Text shown:
--
Ground Source Heat Pump (GSHP) Systems

Schematic diagram of a GSHP system. Ground source heat pumps use the earth as a heat sink if a building is to be cooled and as a heat source if a building is to be heated. Temperatures at a certain depth from the surface are nearly constant through the year, and this temperature differential is utilized by the heat pumps to cool or heat the refrigerant in a conventional vapour compression cycle.

A Ground Source Heat Pump (GSHP) system heats and cools building by using earth as a heat source or heat sink. The system either extracts thermal energy out of the ground or transfers thermal energy from buildings to the ground. Moreover, heat energy stored during the summer season could be extracted out during winters to heat the ambient spaces. On average, 46% of the total solar energy received is stored. At 4-6 meters below ground surface, temperatures are more or less constant. Heat could be pumped in during summers to the ground, where the temperature is lower than the ambient temperature. GSHP system has three major components:

  1. Earth Connection:
    Earth connection is the connection between the GSHP system and the soil.  Most popular connections are tubes, introduced either horizontally or vertically into the ground, or submerged in a lake or pond. The tubes carry an anti-freeze mixture and a suitable type of heat transfer fluid.
--
Data lines:
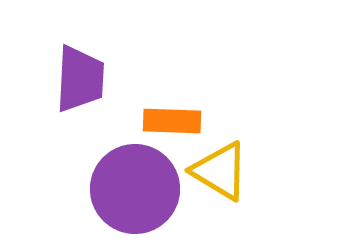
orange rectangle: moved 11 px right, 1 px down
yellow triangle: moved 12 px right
--
Exercises to complete:
a – In the text on ground source heat pump systems, at what depth below the ground surface are temperatures described as more or less constant?
b – Continue the text on ground source heat pump systems from where it stops.

Expected responses:
a – 4-6 meters

b –
  2. Heat pump:
    Heat pump helps heat transfer from fluid in the earth connection to the distribution system. The heat pump consists of a heat carrier like water or air, which absorbs heat from heat transfer fluid through indirect contact and subsequently carries this heat energy to the heating/ cooling distribution system. In a reverse cycle, the heat carrier transfers heat from the distribution systems to the heat transfer fluid in the earth connection.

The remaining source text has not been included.